This has already been dealt with at length by the Law Commission
and we agree with their position.
4.9 Secondly, the scope for lengthy academic
arguments on whether local customs count as law is introduced
without such a test. Given the point made in paragraph 4.8 above,
it is questionable how much a jury should be asked to take account
of such customs. Assuming that we would want to, but only where
they really constitute "law", the idea that defendants
could engage the court in protracted debate about the status of
customs and practices is unattractive from a practical perspective.
It seems unlikely that such a debate would so frequently lead
to a different conclusion than if the debate were excluded. On
balance, this would lead to the conclusion that the line of argument
should not be available to defendants.
4.10 Thirdly, such a test provides greater
certainty for businesses. While an extra defence of "reasonable
belief" could look like an attractive proposition for defendants,
in reality we believe that it would rarely be relied on as part
of a compliance programme. It is too uncertain in circumstances
where a conviction can often be a "bet the company"
issue. Therefore, a standard that is less open to varied interpretation
is to be preferred. We consider that the written law test would
achieve this.
4.11 Fourthly, the maxim that payment "is
permitted if it is not expressly prohibited" can be misleading
and is insufficient to require exclusion of such a test. In a
common law country there are often several sources of written
law. The concern that, in any common law country, this will necessarily
lead to the difficulty that a payment will look like it is permitted
seems more imagined than real. Unless the law is generally unwritten
in that country it is far more likely that the problem will never
arise.
----
• [To-do item A]
Answer these questions about the excerpt on the written law test:
(i) Which body has already dealt with the matter at length?
(ii) What kind of issue can a conviction often be?
(iii) Which maxim does the excerpt call potentially misleading?
The records below the excerpt are unrelated to it.
----
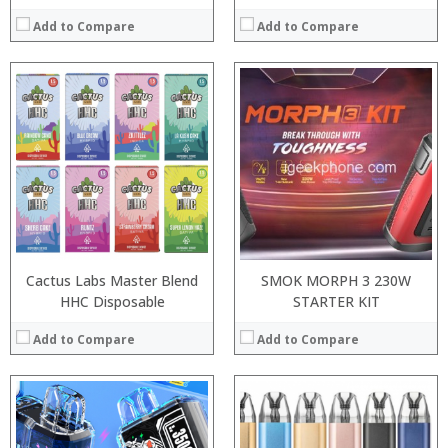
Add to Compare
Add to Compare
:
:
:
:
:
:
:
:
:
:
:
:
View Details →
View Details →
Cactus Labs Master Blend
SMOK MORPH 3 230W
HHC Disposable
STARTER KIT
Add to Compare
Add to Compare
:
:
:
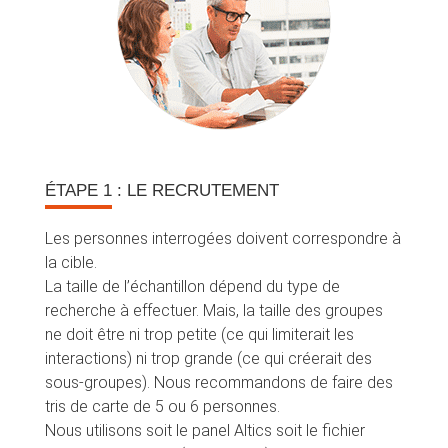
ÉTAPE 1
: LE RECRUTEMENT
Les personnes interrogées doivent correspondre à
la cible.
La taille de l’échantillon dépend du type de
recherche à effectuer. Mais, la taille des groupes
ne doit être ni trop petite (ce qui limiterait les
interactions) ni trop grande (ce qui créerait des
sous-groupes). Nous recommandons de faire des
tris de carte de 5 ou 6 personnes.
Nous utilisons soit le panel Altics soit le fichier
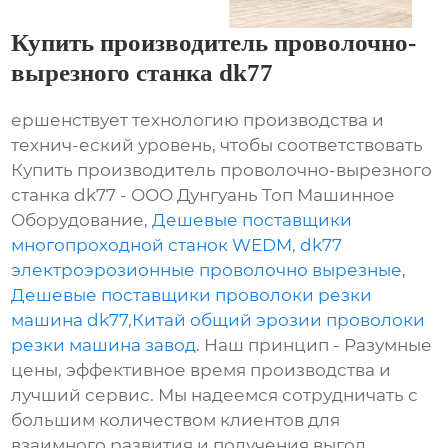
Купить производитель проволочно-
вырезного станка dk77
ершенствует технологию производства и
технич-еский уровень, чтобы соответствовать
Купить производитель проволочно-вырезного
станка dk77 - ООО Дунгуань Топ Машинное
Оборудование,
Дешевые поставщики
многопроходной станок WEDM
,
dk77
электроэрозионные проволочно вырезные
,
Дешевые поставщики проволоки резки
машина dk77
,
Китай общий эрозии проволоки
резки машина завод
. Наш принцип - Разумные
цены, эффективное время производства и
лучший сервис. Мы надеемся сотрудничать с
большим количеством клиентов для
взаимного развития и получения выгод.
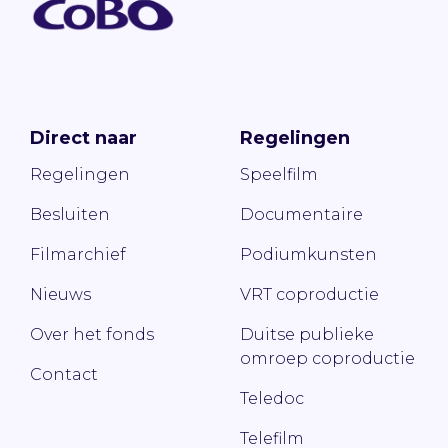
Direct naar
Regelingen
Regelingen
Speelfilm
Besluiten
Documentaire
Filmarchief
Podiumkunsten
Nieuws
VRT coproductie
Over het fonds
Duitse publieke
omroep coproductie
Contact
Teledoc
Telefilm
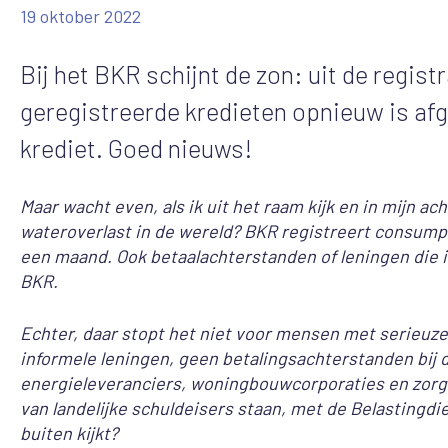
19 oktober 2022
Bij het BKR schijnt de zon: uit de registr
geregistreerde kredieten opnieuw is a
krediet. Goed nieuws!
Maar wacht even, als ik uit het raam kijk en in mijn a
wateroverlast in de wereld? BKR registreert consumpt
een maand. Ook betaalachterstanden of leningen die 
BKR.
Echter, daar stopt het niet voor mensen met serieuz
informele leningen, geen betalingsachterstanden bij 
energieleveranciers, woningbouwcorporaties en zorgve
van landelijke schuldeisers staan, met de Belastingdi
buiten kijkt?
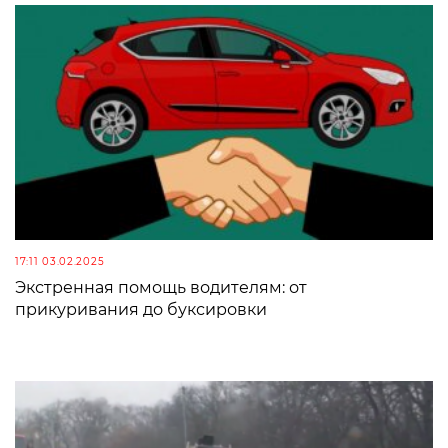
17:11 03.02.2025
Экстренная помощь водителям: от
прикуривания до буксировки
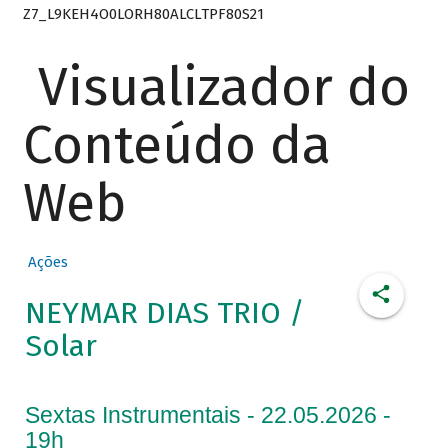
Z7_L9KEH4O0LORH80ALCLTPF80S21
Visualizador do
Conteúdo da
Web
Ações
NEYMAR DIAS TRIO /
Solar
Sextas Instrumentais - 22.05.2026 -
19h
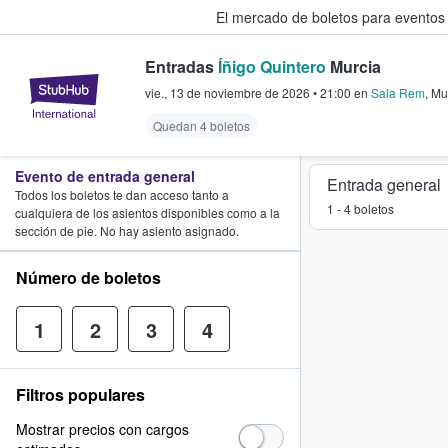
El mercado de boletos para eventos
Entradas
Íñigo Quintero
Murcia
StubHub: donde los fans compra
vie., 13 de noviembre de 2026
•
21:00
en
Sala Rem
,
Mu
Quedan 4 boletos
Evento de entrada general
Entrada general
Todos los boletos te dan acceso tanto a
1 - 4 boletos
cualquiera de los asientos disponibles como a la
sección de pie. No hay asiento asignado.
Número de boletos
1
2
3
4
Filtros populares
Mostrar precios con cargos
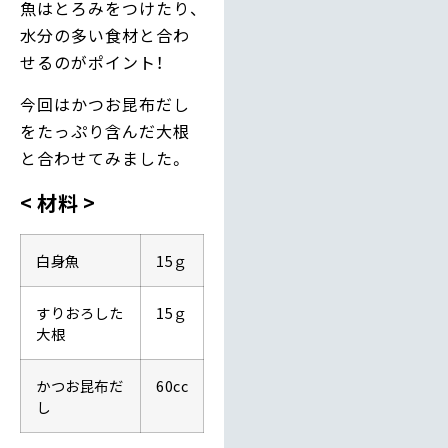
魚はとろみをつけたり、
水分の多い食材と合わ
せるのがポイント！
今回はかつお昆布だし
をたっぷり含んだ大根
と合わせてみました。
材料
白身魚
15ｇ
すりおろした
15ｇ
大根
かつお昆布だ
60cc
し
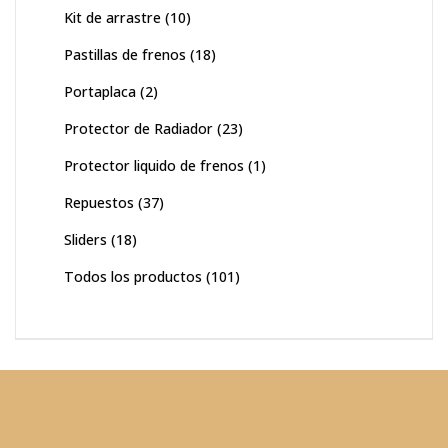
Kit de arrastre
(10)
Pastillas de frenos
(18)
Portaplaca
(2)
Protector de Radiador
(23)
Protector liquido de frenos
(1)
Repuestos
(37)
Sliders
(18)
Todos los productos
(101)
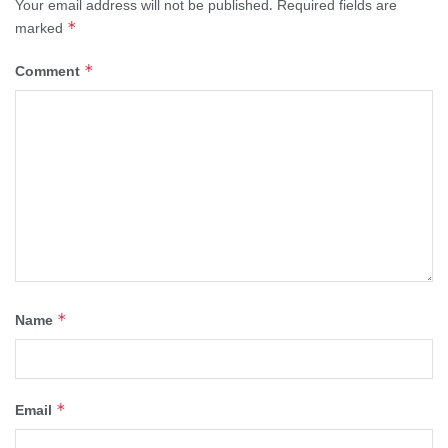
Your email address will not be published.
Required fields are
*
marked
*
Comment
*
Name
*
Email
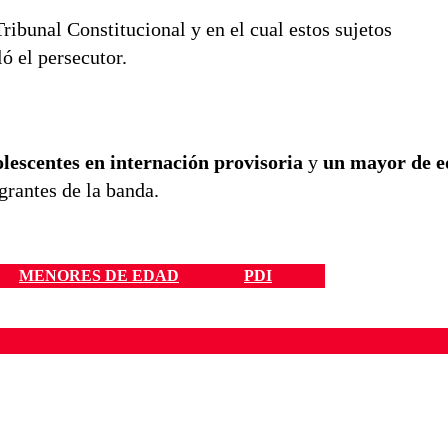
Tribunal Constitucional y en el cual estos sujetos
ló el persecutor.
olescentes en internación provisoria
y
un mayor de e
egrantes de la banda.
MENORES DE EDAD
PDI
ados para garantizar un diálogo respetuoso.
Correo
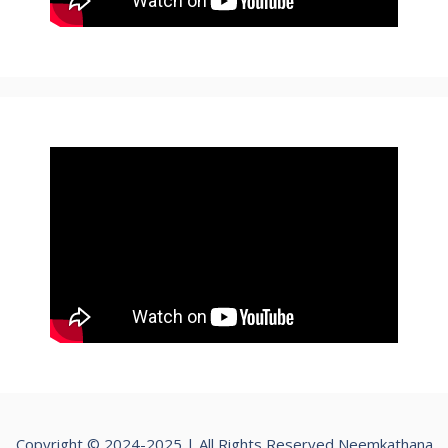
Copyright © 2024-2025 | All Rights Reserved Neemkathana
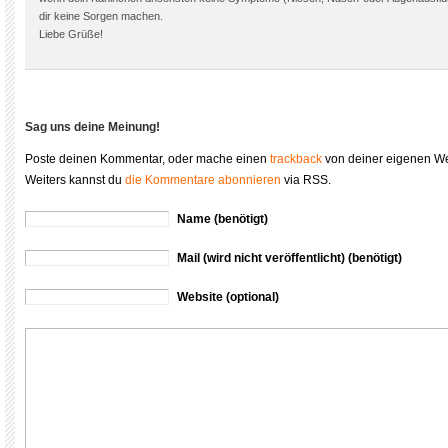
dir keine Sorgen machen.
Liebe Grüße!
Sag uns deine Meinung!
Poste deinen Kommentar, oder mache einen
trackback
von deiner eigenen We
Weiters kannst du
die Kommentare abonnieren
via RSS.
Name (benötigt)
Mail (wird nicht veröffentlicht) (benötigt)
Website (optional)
----
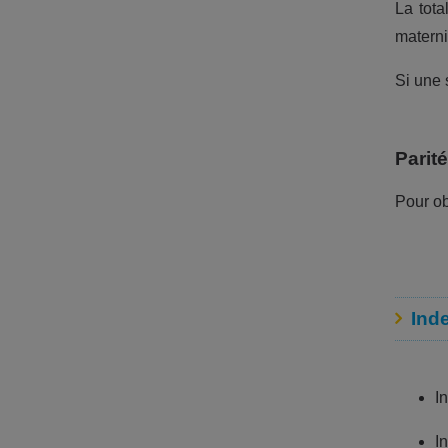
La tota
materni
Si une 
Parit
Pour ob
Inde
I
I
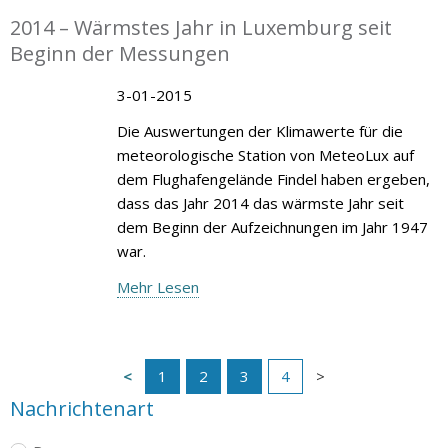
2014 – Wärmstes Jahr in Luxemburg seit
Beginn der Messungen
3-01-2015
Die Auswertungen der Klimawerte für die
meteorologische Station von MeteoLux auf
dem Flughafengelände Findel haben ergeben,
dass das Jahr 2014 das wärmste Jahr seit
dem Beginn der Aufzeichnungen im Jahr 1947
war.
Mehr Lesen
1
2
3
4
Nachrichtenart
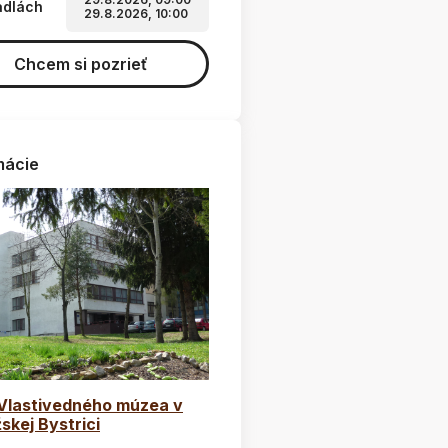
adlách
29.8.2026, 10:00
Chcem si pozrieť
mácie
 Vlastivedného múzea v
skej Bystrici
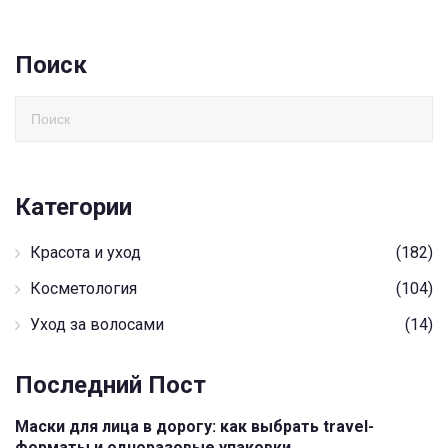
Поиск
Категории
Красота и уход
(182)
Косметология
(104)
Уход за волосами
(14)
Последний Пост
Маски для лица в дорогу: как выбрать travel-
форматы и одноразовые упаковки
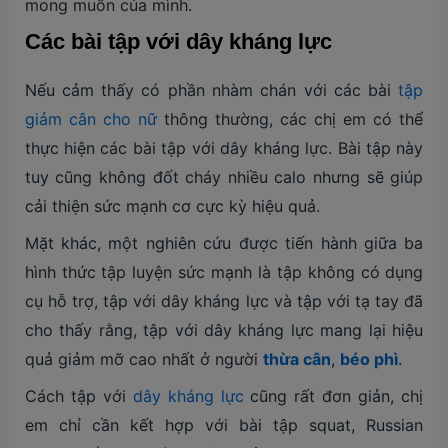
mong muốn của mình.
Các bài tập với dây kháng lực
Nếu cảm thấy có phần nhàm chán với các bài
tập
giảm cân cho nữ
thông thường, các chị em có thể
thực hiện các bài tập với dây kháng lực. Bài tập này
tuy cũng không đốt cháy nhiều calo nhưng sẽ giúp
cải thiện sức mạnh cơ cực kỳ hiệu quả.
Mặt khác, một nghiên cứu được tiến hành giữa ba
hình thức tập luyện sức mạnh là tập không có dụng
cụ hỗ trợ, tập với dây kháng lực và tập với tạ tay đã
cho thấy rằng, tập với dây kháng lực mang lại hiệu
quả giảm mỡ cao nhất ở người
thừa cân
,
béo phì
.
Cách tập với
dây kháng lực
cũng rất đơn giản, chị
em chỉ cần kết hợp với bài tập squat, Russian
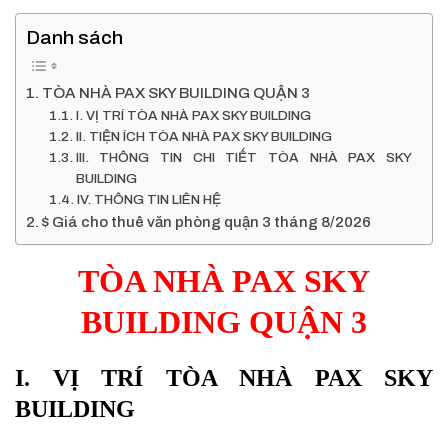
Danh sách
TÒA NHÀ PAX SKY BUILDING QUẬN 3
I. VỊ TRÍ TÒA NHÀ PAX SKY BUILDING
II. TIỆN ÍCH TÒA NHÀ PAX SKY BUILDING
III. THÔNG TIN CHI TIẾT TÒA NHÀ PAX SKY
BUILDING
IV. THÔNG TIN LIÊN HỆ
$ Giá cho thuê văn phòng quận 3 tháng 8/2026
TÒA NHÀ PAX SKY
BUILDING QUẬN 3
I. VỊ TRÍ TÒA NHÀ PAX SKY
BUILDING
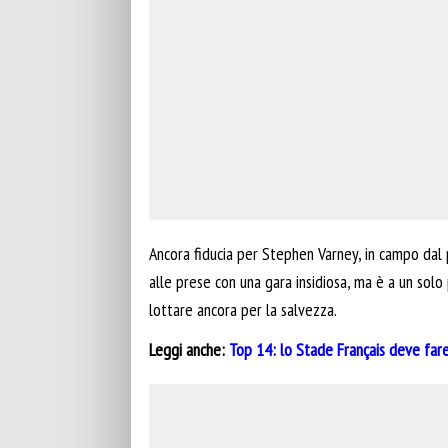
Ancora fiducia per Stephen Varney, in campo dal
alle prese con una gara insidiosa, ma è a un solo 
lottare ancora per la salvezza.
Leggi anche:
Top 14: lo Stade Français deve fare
----
• [To-do item B]
Retype everything in the records from the line containing "Kit de arrastre" down to the line containing "Copyright © 2024-2025", both lines included, keeping each line unchanged. Leave the picture markers out.

• [Task result A]
(i) The Law Commission.
(ii) A "bet the company" issue.
(iii) That payment "is permitted if it is not expressly prohibited".

• [Task result B]
Kit de arrastre
(10)
Pastillas de frenos
(18)
Portaplaca
(2)
Protector de Radiador
(23)
Protector liquido de frenos
(1)
Repuestos
(37)
Sliders
(18)
Todos los productos
(101)
Your email address will not be published.
Required fields are
*
marked
*
Comment
*
Name
*
Email
Tribunal Constitucional y en el cual estos sujetos
ló el persecutor.
olescentes en internación provisoria
y
un mayor de e
egrantes de la banda.
MENORES DE EDAD
PDI
ados para garantizar un diálogo respetuoso.
Correo
Copyright © 2024-2025 | All Rights Reserved Neemkathana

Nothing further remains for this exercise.